In the records below, find the line with "9.795000 2.635000 ;" and the line with "0.775000 2.805000 ;". Print both exactly, along with every line between them, and no other line.
*** Material shown ***
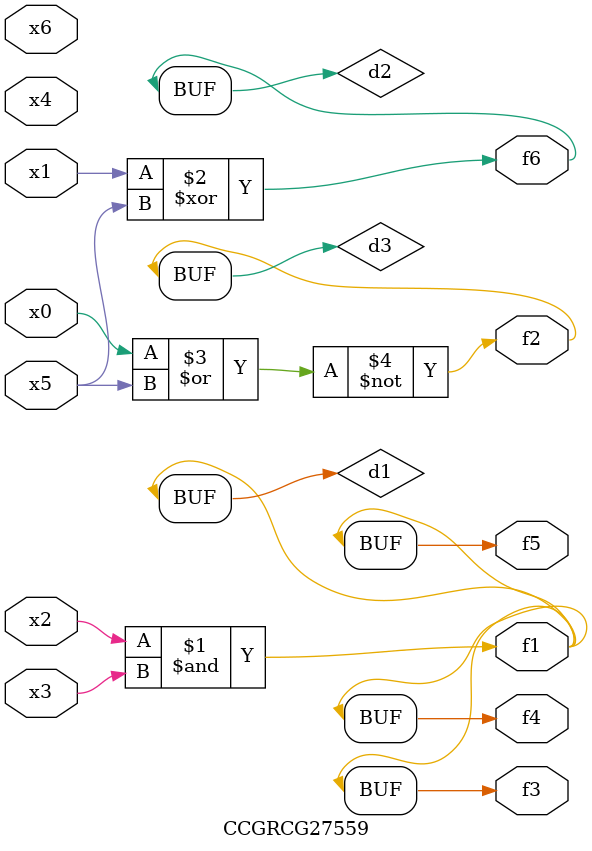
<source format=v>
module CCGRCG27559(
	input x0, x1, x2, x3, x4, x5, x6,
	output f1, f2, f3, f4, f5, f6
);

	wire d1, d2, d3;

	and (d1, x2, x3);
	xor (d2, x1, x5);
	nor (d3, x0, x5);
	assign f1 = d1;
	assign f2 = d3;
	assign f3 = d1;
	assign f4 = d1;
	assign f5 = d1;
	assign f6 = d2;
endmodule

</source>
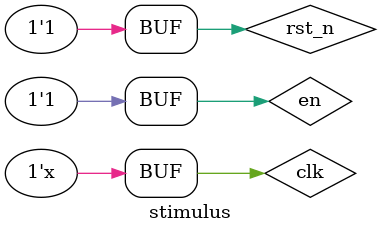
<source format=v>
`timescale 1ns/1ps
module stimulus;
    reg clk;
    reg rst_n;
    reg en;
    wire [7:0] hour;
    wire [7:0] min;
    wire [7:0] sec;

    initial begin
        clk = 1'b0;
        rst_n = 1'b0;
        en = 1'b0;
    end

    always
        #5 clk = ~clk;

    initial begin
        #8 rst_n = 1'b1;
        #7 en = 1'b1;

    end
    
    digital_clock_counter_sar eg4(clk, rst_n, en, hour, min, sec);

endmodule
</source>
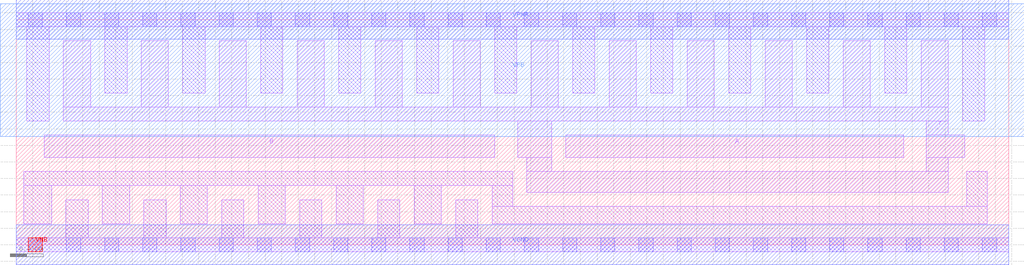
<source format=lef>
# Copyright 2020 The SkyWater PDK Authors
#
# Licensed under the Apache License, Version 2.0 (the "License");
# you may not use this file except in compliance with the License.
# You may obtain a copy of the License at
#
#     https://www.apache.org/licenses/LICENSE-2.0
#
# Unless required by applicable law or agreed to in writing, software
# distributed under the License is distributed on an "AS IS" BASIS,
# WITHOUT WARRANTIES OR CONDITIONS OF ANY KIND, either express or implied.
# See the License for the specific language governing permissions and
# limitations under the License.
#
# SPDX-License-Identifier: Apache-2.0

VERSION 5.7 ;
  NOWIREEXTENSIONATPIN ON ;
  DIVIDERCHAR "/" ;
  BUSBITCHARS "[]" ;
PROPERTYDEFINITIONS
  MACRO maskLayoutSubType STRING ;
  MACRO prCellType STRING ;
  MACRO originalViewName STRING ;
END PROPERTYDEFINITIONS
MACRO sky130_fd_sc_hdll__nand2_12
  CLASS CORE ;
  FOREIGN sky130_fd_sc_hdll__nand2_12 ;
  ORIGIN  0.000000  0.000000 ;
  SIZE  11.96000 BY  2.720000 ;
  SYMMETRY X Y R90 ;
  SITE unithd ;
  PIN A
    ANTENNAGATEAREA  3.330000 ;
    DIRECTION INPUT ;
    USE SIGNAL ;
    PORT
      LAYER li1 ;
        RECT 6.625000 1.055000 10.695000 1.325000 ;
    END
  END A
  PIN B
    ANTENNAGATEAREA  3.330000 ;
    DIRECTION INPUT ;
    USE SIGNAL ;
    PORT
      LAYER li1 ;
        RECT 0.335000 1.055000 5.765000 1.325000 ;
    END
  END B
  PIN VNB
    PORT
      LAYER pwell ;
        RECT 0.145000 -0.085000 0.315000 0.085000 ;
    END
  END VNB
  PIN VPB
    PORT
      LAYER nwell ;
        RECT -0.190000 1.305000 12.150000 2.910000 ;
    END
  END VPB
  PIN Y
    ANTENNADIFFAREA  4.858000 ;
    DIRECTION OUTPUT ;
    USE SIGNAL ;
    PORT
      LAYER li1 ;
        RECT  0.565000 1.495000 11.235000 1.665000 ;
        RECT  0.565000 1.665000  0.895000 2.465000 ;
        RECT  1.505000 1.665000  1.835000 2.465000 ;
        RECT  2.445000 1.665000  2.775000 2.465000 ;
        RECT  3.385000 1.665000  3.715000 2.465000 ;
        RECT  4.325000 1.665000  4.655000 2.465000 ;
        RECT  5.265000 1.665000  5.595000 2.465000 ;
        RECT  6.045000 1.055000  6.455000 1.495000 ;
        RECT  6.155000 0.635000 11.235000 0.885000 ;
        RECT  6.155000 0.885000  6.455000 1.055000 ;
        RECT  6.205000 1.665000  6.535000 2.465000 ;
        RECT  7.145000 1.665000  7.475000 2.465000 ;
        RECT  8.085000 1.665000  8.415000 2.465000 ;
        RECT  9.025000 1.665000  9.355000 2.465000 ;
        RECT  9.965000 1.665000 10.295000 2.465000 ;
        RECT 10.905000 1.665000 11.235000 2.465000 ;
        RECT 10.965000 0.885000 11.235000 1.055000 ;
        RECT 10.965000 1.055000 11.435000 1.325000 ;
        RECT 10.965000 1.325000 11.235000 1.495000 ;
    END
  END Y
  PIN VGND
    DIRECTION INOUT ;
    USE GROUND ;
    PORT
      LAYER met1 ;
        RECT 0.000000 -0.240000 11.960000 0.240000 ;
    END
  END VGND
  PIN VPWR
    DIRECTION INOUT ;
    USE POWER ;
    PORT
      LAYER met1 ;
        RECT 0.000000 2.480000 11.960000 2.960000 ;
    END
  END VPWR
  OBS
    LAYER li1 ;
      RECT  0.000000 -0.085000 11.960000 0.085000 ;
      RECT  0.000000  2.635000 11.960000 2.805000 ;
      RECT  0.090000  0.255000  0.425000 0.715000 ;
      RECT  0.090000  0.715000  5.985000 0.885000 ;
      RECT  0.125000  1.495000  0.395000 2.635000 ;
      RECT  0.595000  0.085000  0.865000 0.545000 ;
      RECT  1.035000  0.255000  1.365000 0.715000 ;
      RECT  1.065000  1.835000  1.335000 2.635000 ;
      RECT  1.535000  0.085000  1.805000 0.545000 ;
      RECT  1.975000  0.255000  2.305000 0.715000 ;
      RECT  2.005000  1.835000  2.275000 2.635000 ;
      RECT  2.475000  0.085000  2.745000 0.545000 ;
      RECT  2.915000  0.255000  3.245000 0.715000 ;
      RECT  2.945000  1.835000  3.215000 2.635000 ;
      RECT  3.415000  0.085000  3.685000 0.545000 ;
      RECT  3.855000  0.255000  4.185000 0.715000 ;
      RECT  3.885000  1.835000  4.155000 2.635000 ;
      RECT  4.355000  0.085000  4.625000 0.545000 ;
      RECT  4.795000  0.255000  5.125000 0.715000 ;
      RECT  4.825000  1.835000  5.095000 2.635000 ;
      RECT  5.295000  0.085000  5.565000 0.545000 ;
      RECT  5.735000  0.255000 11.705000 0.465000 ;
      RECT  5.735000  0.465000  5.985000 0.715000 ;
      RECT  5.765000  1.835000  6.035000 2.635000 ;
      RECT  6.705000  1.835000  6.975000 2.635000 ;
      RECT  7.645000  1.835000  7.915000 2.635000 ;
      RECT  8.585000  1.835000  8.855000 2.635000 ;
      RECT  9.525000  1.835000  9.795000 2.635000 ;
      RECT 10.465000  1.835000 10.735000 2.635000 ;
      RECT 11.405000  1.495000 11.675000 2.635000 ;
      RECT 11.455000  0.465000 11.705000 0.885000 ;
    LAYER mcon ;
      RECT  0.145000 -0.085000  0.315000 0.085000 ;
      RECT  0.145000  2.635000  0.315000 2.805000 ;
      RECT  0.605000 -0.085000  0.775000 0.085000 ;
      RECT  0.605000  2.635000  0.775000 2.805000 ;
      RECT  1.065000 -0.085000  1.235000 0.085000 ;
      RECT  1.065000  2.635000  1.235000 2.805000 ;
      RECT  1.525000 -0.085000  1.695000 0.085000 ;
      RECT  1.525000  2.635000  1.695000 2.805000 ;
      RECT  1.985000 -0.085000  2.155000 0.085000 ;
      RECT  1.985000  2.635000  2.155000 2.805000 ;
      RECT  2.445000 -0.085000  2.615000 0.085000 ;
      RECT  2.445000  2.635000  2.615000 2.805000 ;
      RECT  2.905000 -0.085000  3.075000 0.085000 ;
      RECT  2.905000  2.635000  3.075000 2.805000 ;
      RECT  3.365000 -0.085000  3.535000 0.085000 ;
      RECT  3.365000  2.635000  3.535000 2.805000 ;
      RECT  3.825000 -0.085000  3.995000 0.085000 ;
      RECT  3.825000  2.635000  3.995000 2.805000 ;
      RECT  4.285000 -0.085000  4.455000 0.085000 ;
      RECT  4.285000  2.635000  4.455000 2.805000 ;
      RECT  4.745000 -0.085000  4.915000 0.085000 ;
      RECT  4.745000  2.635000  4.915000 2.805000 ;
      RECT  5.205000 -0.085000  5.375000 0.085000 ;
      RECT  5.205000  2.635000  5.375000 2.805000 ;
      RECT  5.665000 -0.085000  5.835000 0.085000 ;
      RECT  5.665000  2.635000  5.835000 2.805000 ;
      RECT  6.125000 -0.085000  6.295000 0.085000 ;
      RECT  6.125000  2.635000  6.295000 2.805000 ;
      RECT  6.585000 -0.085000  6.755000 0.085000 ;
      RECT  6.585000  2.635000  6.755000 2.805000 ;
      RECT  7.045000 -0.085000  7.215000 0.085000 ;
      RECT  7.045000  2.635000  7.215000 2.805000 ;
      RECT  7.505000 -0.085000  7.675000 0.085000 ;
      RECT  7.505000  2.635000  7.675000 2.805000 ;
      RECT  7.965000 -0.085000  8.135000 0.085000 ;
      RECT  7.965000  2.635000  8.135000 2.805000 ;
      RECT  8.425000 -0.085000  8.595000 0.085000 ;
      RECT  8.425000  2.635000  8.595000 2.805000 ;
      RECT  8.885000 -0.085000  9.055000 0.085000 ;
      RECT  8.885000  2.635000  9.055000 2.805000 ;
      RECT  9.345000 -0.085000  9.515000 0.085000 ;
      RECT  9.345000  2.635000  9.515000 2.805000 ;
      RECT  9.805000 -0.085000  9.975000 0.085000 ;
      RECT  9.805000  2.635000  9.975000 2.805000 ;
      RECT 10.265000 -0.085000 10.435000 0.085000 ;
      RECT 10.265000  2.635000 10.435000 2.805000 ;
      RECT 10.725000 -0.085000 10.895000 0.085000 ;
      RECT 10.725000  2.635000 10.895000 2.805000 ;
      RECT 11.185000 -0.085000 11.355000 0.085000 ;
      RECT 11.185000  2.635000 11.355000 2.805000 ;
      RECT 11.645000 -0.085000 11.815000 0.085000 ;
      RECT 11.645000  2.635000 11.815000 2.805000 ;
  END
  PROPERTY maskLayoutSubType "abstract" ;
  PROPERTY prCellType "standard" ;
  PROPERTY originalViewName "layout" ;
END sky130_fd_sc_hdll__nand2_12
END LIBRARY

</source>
*** End of Material shown ***
*** Material shown ***
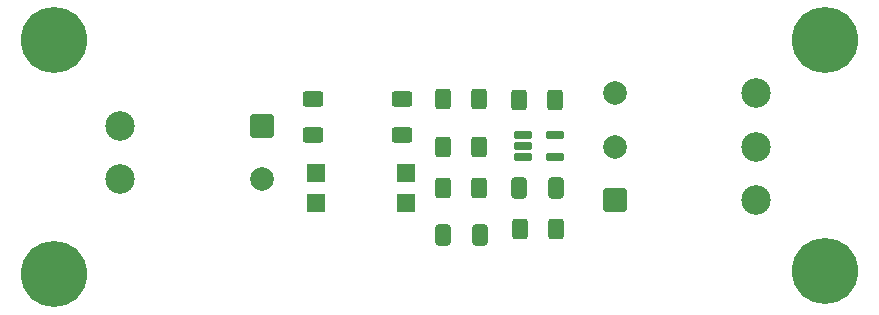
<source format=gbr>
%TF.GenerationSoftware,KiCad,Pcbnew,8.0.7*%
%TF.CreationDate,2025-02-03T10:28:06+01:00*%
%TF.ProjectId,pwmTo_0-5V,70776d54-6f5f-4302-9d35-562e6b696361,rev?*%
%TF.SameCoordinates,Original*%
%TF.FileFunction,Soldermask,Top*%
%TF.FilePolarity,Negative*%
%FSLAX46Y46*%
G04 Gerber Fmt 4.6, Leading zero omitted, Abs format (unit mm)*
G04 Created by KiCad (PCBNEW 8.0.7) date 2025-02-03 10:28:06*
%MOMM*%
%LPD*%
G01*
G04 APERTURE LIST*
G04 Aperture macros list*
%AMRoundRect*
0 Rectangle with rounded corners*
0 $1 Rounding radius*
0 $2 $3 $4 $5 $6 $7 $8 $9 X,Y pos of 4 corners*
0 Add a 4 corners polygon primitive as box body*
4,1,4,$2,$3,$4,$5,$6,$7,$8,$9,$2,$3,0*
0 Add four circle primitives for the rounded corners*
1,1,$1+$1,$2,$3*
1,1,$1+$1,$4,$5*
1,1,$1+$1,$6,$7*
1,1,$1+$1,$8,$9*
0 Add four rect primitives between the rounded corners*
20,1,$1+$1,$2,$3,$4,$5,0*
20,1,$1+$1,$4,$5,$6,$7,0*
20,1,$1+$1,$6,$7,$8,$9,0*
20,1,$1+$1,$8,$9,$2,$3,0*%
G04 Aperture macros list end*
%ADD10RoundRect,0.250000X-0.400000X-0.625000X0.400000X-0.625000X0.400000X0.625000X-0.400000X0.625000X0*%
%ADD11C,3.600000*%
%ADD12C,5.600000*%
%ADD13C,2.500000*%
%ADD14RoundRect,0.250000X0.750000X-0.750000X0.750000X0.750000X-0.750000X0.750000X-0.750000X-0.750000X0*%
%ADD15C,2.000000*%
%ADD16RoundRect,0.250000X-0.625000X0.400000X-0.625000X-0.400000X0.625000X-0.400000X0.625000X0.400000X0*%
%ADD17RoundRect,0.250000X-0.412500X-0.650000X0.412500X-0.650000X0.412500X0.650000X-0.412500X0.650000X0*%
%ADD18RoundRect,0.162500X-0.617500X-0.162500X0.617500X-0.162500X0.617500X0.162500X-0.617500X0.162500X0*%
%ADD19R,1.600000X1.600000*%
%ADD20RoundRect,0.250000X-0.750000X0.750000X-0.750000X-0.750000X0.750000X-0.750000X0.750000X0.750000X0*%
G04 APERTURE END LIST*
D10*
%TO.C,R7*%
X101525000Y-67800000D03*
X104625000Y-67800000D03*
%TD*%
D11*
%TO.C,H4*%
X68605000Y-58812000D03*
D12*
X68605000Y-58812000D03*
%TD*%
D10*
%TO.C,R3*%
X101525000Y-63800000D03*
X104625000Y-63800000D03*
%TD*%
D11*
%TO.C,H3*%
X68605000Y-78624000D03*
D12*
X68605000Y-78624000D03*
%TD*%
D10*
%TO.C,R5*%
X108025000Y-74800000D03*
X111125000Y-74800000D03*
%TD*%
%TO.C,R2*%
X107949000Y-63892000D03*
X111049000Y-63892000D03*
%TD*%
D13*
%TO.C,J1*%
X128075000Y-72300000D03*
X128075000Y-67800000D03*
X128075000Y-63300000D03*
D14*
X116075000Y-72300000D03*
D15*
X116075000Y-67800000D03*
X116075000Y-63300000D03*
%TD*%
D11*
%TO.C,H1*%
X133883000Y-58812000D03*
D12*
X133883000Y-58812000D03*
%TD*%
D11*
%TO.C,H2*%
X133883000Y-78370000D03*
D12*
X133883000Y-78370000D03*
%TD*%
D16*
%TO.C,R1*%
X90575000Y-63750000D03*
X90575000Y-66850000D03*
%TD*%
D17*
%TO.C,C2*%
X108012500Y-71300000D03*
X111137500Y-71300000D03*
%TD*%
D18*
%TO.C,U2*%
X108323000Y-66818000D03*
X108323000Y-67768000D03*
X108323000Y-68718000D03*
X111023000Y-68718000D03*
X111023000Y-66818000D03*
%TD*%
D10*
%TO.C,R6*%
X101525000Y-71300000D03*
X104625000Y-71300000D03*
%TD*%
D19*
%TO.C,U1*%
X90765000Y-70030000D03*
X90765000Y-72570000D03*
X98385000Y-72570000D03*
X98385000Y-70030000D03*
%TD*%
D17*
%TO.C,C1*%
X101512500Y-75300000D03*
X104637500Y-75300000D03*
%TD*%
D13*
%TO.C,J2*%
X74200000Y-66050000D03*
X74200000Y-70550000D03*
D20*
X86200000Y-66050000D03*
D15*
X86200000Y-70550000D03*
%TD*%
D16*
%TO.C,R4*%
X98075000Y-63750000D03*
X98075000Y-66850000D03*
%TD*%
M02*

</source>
*** End of Material shown ***
§ Written solution
      RECT  9.525000  1.835000  9.795000 2.635000 ;
      RECT 10.465000  1.835000 10.735000 2.635000 ;
      RECT 11.405000  1.495000 11.675000 2.635000 ;
      RECT 11.455000  0.465000 11.705000 0.885000 ;
    LAYER mcon ;
      RECT  0.145000 -0.085000  0.315000 0.085000 ;
      RECT  0.145000  2.635000  0.315000 2.805000 ;
      RECT  0.605000 -0.085000  0.775000 0.085000 ;
      RECT  0.605000  2.635000  0.775000 2.805000 ;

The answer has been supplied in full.